Cambodian Journalists Alliance Association

Rights groups worried about Bokor city demarcation, land clearings

Screenshots from the Mother Nature video reveal large tracts of land cleared within the Bokor National Park in Kampot province.
Screenshots from the Mother Nature video reveal large tracts of land cleared within the Bokor National Park in Kampot province.

The government has created a new Bokor city within the Preah Monivong Bokor National Park, which is the location of local tycoon Sok Kong’s mega-development projects, resulting in an outcry from environmental rights groups.

A sub-decree signed by Prime Minister Hun Sen on March 16 created the new city by creating three new communes in the existing Chhuk district: Boeung Tuok, Koh Touch and Prek Tnoat.
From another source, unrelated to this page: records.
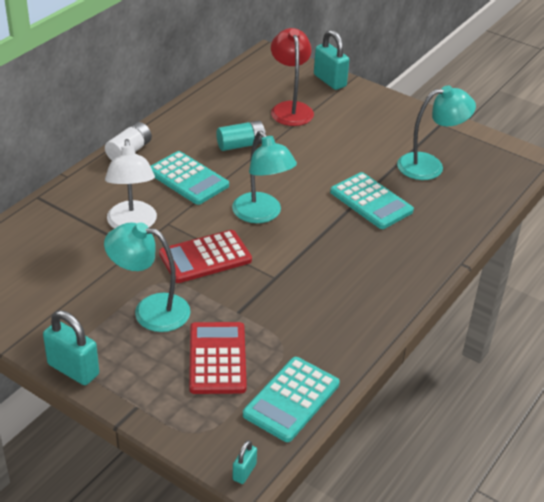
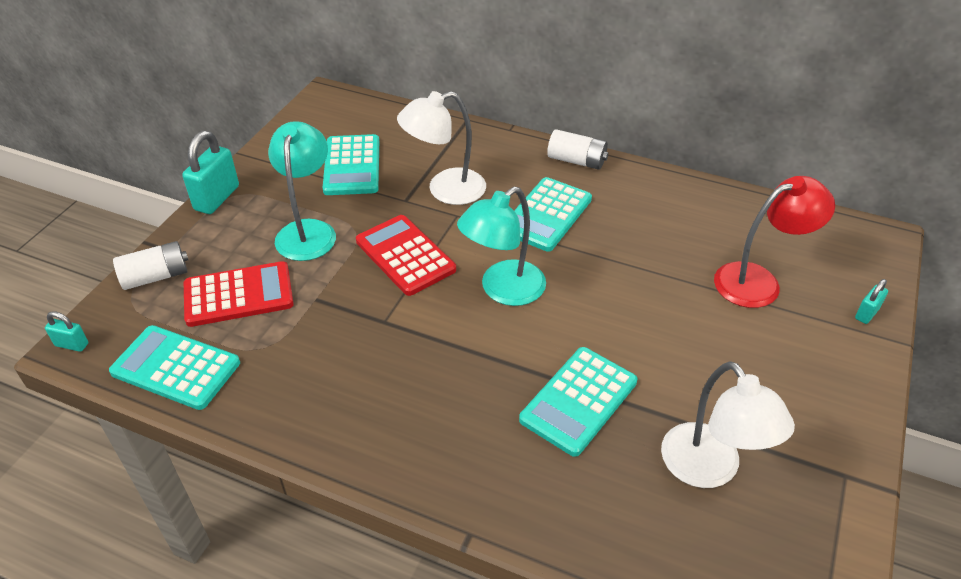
camera: 80 degrees right, 5 degrees up
turquoise battery [216,120,266,151] -> none
turquoise padlock [314,30,349,90] -> turquoise padlock [855,279,888,324], size x0.52
turquoise lamp [397,85,476,180] -> white lamp [661,361,795,488]
none -> white battery [113,241,188,290]
none -> turquoise calculator [322,134,379,195]

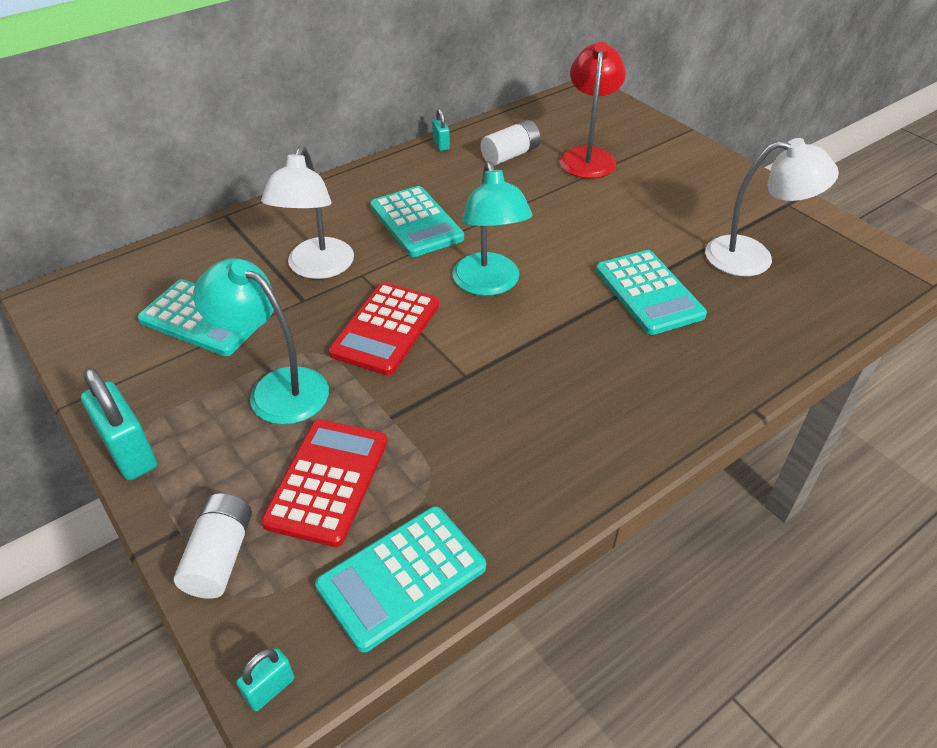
camera: 60 degrees left, 0 degrees up
red calculator [356,215,456,296] -> red calculator turned 60 degrees counterclockwise [329,282,439,375]
white battery [547,129,608,170] -> white battery moved to [481,120,541,165]
turquoise padlock [855,279,888,324] -> turquoise padlock moved to [432,108,450,151]

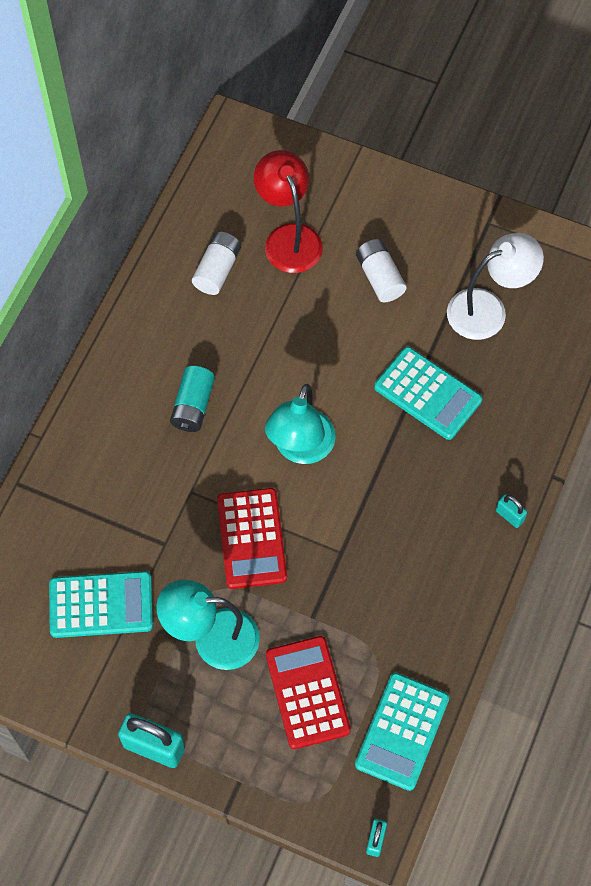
camera: 30 degrees left, 20 degrees up
white battery [174,493,252,599] -> white battery moved to [356,239,407,302]
white lamp [261,146,354,279] -> none
turquoise calculator [370,186,464,257] -> turquoise battery [170,366,215,432]
turquoise padlock [432,108,450,151] -> turquoise padlock moved to [496,494,527,528]
turquoise lamp [453,161,533,296] -> turquoise lamp turned 60 degrees clockwise [265,384,336,464]

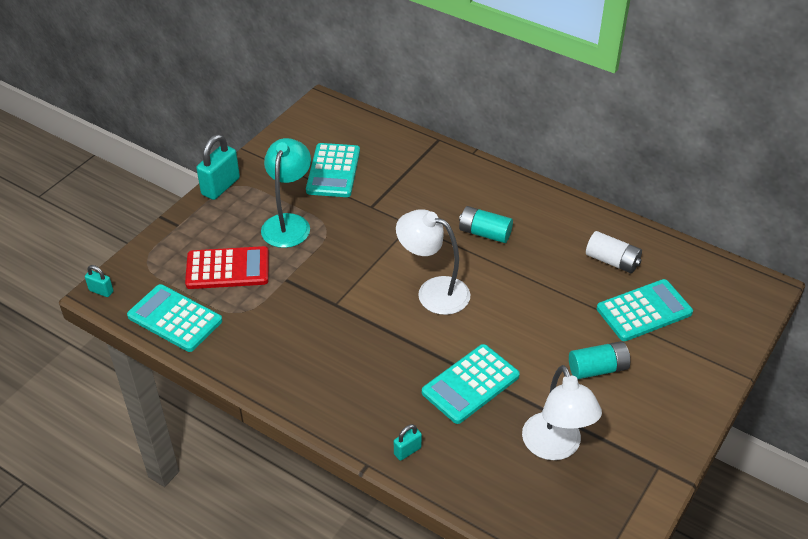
camera: 100 degrees right, 20 degrees down
red calculator [217,488,287,589] -> none
red lamp [254,150,323,273] -> turquoise calculator [597,279,693,341]
turquoise lamp [265,384,336,464] -> white lamp [396,209,470,315]
white battery [356,239,407,302] -> turquoise battery [569,341,630,379]
turquoise padlock [496,494,527,528] -> turquoise padlock moved to [394,424,422,461]

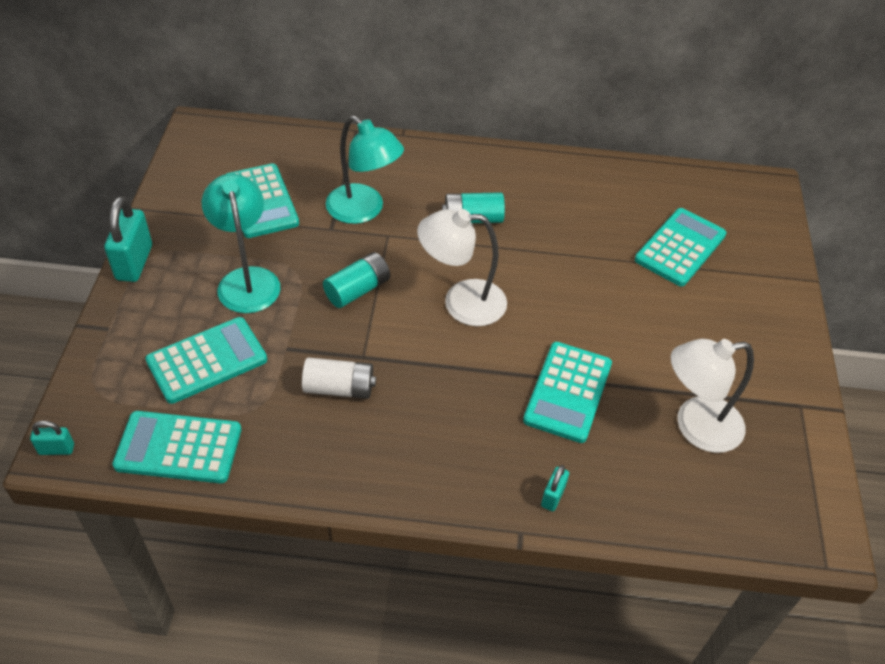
camera: 30 degrees left, 5 degrees up
red calculator [185,246,269,289] -> turquoise calculator [145,317,267,404]
white lamp [522,365,602,460] -> white lamp turned 120 degrees clockwise [670,339,754,453]
turquoise battery [569,341,630,379] -> turquoise battery moved to [323,252,390,308]
white battery [586,231,642,273] -> white battery moved to [302,357,376,399]
none -> turquoise lamp [326,116,404,224]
Influential tycoon Sok Kong is currently developing a mega housing project, called the Bokor City Development Project, within the Bokor National Park. The businessperson was given 20,000 hectares in the 150,000-hectare park and is slated to be valued at $1 billion.

The national park currently houses the Sokha Hotel and Casino and renovated buildings and relics from when the mountain was a French colonial retreat in the 1920s, which was later then revived by then-Prince Norodom Sihanouk in the 1960s as a summer palace.
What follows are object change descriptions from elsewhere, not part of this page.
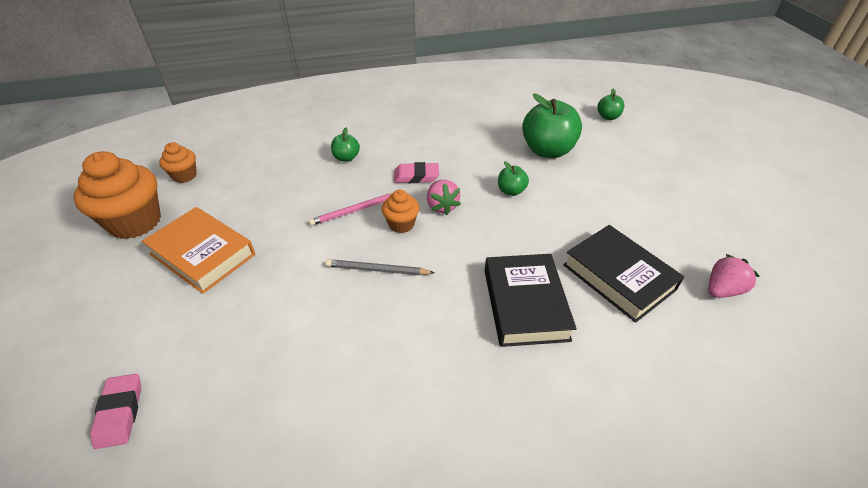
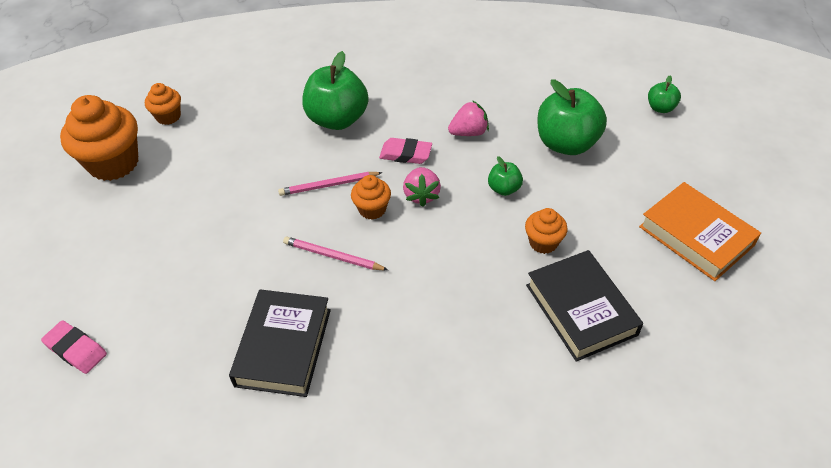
camera: 15 degrees right, 5 degrees up
pink eraser [90,374,141,449] -> pink eraser turned 60 degrees counterclockwise [41,320,107,374]
orange book [142,207,255,294] -> orange book moved to [639,182,761,281]
grey pencil [325,259,435,275] -> pink pencil [283,237,388,270]
green apple [331,127,360,162] -> green apple [303,51,368,130], size x2.05
black book [485,254,577,347] -> black book moved to [229,289,331,397]
pink strawberry [708,254,760,298] -> pink strawberry moved to [448,100,489,136]
none -> orange cupcake [525,208,568,254]

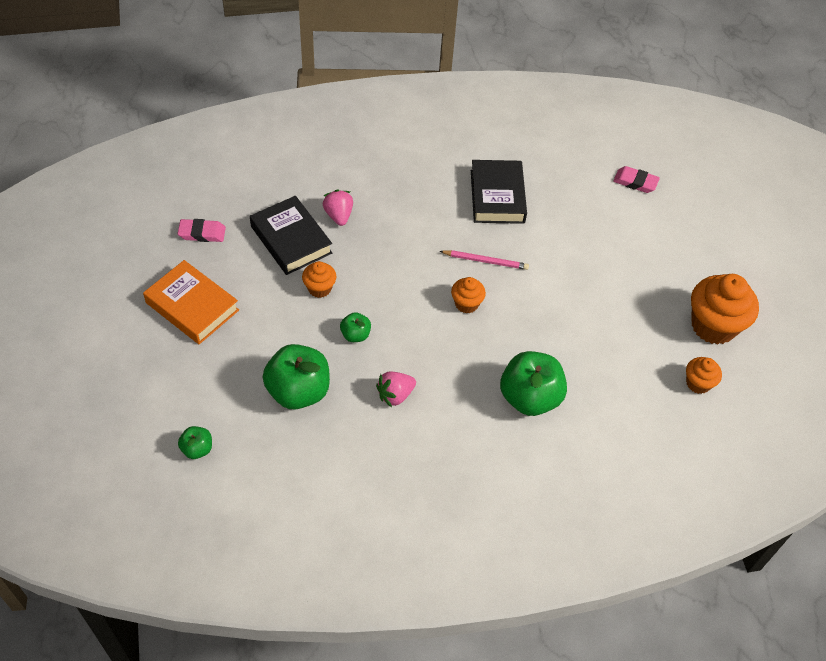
camera: 165 degrees right, 5 degrees up
pink pencil [278,172,383,196] -> none
pink eraser [379,138,432,164] -> pink eraser moved to [178,219,226,242]
pink strawberry [403,167,441,207] -> pink strawberry moved to [323,190,353,226]

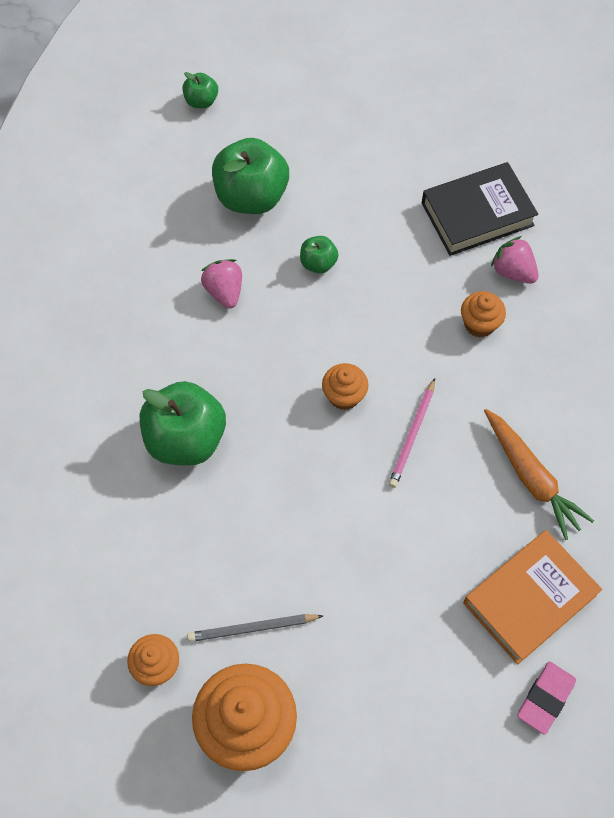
camera: 105 degrees right, 10 degrees up
orange book [143,260,239,344] -> orange book moved to [463,530,602,665]
pink eraser [178,219,226,242] -> none
orange cupcake [302,261,336,298] -> orange cupcake moved to [461,291,506,338]
pink strawberry [323,190,353,226] -> pink strawberry turned 135 degrees counterclockwise [491,236,539,284]
black book [471,160,527,224] -> orange carrot [484,409,594,540]
none -> grey pencil [187,614,323,642]

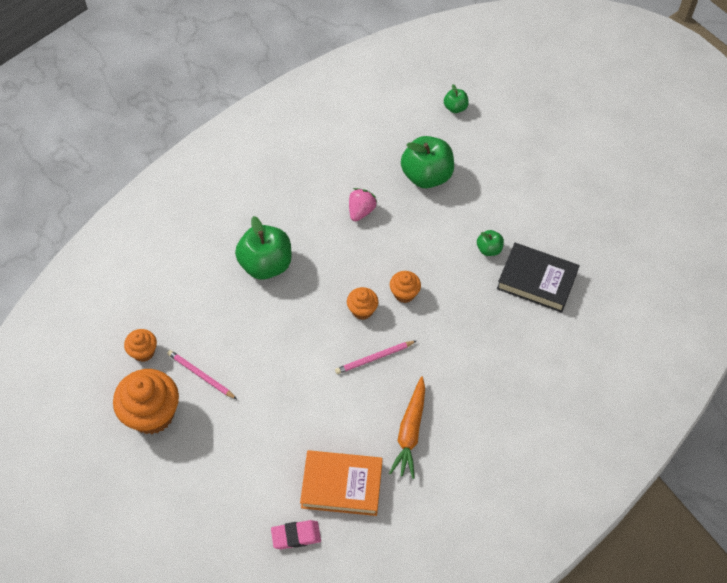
camera: 45 degrees right, 5 degrees down
grey pencil [187,614,323,642] -> pink pencil [167,350,237,399]
green apple [300,236,338,273] -> green apple moved to [477,230,504,256]
orange cupcake [461,291,506,338] -> orange cupcake moved to [390,271,421,303]
pink strawberry [491,236,539,284] -> none

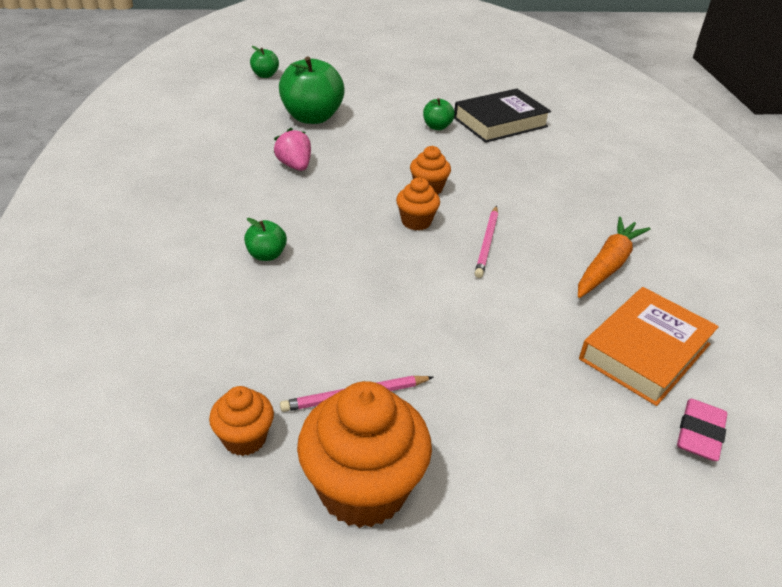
camera: 55 degrees left, 20 degrees down
green apple [235,216,292,280] -> green apple [244,218,287,261], size x0.49
orange carrot [389,376,425,479] -> orange carrot turned 105 degrees counterclockwise [578,217,651,298]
Say Sinol, director of the Department of Tourism in Kampot, supported the creation of the new city and said the development would slightly affect the area but bring a lot more tourists to the province. 
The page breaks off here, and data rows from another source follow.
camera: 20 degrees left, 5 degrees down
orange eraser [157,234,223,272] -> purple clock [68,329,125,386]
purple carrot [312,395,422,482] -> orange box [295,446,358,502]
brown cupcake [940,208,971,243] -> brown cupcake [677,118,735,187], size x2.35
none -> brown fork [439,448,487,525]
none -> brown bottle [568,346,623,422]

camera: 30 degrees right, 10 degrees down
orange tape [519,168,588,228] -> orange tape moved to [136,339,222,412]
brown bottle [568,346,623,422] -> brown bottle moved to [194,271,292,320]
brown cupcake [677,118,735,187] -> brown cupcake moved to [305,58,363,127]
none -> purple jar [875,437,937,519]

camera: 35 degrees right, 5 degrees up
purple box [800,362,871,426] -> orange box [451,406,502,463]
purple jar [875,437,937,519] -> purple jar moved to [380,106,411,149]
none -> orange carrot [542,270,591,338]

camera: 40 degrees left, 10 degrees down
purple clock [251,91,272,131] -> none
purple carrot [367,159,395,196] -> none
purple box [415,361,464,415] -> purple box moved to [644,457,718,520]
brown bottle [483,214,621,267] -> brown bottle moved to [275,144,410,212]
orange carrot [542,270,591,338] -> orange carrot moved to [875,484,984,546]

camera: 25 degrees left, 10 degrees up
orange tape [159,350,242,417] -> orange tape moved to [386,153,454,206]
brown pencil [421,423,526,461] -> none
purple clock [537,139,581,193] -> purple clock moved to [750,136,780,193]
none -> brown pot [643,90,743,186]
“It has some impacts but is not serious,” he said.

The Mother Nature movement, a group of activists advocating environmental rights, released a video in late December showing large swathes of land clearings on the Bokor mountain for thousands of villas and condominiums, all developed by Sok Kong’s Sokha Real Estate.

The environmental group said the devastation of the environment was symbolic of the exploitation of Cambodia’s natural resources by corporations.

The Tourism Department’s Sinol didn’t agree with Mother Nature’s assessment of the environmental impact the project will have on the national park, claiming the government had studied the potential impact.

“It is their business, so I do not want to comment,” Sinol said, referring to Mother Nature.

The Bokor National Park has seen large swathes of it’s tree cover cleared to make way for the development of a new city, December 2018. CamboJA/ Pring Samrang

Alex Gonzalez-Davidson, the director of Mother Nature, said the Bokor city project looks like just another “scam by the government” disguised under the facade of “development.” 

 “The main aim is to privatize part of the Bokor National Park,” he said.

He said the project would provide economic benefits to “a few well-connected individuals” while putting Cambodia’s ecology in danger.

“But judging by what we have seen time and again, elsewhere this is most likely going to turn out to be an outright scam, one where little of what is seen in the ‘master plan’ shown by the government and private companies actually fructifies,” he said via Telegram.

Mother Nature de-registered itself as an NGO in 2017 and is now a movement of environmental activists. Their activists have increasingly been targeted by the government – three members were on trial in Phnom Penh on Wednesday for alleged incitement.

Vit Vathana, Kampot’s provincial spokesperson, rejected Mother Nature’s accusations and said the new city would serve the public and improve the areas economic and development prospects.

“There is no impact on the environment because we have just reformed the administrative management,” Vathana said. 

“Mother Nature has just raised their opinion which is baseless and without evidence,” he added.

Suy Thea, provincial director of the Environment Department, could not be reached for comment.

Environment Ministry Spokesperson Neth Pheaktra said that the government had thoroughly considered the impacts on the environment and conservation of natural resources at Bokor National Park.

“Please don’t be confused by comments from uneducated people on the establishment of Bokor city,” he said.

Yun Phally, the provincial coordinator at rights group ADHOC, said the government should conduct a thorough study of the social and environmental impacts of the project, especially on the forest cover within Bokor National Park and local fishing stock.

“The [potential] impact is related to the forest cover and impacts family fishing activities after land reclamation into the sea,” he said.

The website for Sok Kong’s real estate business, Sokha Real Estate, shows the company’s development plan, which was being undertaken by another Sok Kong business, the Sokha Hotel Group. The first project to be developed will be the Borey Amret Thansur, with more than 4,200 three-floor flat houses.

The second will be the Borey Morokot Thansur, which will include an unspecified number of villas, and the massive 600-hectare Crown Estates, where there will be “5,585 luxury villas, 15,952 flats and various land plots for the construction of villas and apartments.”